Decentralized autonomous organization Ooki has been dealt another legal blow: A court has ruled the Commodities and Futures Trading Commission (CFTC) effectively served a summons via its online help chat box.

Ooki is a blockchain-powered protocol for borrowing, lending, margin trading and staking. It enables DeFi apps to service traders keen on making leveraged bets, both long and short, across crypto markets. 

It is the successor to bZeroX, which the CFTC simultaneously filed and settled charges with on Sept. 23 in its first ever case against a DAO.

At the same time, the CFTC levied analogous allegations against Ooki, labeling it liable as an “unincorporated association.”

The CFTC found bZeroX had facilitated margined and leveraged retail commodity transactions outside the law between July 2019 and August 2021. Its founders were forced to pay $250,000 for their involvement.

Now, the CFTC is after Ooki. The agency served the revamped protocol late last month, alleging it had been operating for years without registering as a futures commission merchant, but questions had remained over whether the CFTC had sufficiently served its charges.

Ooki’s chat box, like other online assistants, provides automated responses to questions or queries potential customers may have relating to the organization. The CFTC lodged its filings through that portal.

The US Northern District Court of California ruled the CFTC was justified in serving a copy of its court summons and complaint to Ooki in this way, opening up potential ramifications for similar cases in the future.

It’s also unclear exactly who is responsible: the protocol founders, the DAO or its voting members. Both the DAO and its members could be simultaneously held liable for operating the platform outside of what the CFTC deems the law.

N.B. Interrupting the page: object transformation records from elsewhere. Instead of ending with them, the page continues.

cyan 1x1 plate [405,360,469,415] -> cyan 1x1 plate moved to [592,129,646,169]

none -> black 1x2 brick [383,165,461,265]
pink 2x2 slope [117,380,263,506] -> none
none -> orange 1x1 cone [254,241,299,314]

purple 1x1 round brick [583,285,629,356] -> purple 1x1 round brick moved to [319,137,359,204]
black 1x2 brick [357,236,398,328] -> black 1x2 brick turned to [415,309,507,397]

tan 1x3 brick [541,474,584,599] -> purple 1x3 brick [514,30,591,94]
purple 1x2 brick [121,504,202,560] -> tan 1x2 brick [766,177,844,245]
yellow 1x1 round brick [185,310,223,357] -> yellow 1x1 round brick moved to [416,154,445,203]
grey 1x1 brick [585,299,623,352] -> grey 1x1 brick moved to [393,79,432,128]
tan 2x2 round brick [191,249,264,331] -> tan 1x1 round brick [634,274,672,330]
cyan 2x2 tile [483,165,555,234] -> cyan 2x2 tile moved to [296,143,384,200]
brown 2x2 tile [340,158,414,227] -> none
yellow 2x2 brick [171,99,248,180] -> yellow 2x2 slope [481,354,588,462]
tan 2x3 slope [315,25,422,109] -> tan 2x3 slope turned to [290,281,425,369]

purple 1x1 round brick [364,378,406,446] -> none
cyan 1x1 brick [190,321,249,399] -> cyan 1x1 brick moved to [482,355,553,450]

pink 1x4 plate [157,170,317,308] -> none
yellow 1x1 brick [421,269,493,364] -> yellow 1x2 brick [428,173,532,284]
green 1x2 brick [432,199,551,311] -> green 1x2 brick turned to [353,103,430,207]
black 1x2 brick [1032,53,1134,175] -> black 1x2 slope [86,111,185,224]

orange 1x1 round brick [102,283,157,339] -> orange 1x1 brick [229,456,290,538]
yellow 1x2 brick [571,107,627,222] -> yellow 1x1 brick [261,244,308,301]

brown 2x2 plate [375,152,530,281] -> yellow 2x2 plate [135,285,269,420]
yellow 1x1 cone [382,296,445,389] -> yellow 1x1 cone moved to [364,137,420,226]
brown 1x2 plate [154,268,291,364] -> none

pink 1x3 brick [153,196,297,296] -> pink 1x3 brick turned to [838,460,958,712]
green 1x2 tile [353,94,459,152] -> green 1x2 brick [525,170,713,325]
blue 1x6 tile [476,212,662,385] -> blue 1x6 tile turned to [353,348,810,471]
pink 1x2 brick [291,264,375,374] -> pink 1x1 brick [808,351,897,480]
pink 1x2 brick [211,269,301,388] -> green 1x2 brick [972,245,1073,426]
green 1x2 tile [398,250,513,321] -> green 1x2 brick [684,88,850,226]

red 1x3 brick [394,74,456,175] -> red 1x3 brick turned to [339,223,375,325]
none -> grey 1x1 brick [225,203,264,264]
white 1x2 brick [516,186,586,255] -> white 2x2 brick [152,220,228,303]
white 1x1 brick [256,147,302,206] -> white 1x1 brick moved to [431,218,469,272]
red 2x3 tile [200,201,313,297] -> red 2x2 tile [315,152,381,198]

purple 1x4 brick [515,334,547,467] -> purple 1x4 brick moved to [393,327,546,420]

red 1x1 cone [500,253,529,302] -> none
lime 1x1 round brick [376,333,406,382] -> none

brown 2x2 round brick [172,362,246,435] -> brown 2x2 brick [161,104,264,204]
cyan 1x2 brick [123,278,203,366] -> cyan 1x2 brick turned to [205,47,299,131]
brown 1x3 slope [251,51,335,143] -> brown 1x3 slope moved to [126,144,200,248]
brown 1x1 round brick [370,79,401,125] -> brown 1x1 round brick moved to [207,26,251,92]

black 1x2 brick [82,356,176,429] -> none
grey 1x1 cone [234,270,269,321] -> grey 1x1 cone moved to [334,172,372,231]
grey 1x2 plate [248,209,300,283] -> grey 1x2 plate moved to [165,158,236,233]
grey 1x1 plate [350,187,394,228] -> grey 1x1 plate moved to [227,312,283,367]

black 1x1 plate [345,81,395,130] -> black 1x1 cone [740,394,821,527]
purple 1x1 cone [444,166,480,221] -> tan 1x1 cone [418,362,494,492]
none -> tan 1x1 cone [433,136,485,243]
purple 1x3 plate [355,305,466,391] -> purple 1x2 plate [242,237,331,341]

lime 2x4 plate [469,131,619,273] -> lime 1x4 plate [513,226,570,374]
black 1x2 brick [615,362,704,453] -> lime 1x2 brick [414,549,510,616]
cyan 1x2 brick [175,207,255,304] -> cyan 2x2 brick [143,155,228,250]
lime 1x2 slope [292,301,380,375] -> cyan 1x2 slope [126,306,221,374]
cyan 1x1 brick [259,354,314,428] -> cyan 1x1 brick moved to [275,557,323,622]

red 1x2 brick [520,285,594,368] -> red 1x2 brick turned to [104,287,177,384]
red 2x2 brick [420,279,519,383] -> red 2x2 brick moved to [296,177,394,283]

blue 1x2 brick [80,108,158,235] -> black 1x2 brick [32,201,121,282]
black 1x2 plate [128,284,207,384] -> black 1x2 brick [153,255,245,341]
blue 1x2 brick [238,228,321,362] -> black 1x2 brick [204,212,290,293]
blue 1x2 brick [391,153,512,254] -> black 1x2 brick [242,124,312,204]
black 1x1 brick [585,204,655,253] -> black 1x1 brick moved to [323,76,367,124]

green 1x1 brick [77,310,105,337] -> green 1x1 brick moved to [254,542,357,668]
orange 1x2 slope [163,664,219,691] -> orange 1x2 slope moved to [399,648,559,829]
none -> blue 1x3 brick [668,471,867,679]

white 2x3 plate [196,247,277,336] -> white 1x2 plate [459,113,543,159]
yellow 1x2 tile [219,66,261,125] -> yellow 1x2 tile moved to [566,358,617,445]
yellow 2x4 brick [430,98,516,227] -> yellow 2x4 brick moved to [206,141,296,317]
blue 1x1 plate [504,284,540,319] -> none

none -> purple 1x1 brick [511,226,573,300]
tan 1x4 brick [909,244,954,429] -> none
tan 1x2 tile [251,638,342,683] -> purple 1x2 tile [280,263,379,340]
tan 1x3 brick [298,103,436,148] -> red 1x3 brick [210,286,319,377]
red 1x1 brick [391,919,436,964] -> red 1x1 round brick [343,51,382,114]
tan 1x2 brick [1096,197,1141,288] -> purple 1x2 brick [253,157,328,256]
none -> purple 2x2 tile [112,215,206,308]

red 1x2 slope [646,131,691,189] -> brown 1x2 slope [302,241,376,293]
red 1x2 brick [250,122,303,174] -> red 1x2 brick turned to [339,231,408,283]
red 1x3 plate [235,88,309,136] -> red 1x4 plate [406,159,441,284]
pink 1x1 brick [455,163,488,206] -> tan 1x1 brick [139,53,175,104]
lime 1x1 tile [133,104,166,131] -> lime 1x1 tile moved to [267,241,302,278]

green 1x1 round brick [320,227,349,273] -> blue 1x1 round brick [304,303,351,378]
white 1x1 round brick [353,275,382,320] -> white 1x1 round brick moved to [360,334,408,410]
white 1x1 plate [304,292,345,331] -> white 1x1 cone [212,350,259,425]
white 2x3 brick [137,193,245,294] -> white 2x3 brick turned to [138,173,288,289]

Etherscan shows around 1,200 addresses hold Ooki’s native token, which currently trades 92% below its all-time high recorded in December. The DAO itself counts 103 members, according to snapshot.org.

Members of Ooki DAO were also alerted to the CFTC’s summons and complaint through an online forum designated for governance discussions on Sept. 28.

Ooki now has until Oct. 13 to respond to the allegations, otherwise the CFTC could face default judgment, CoinDesk reported.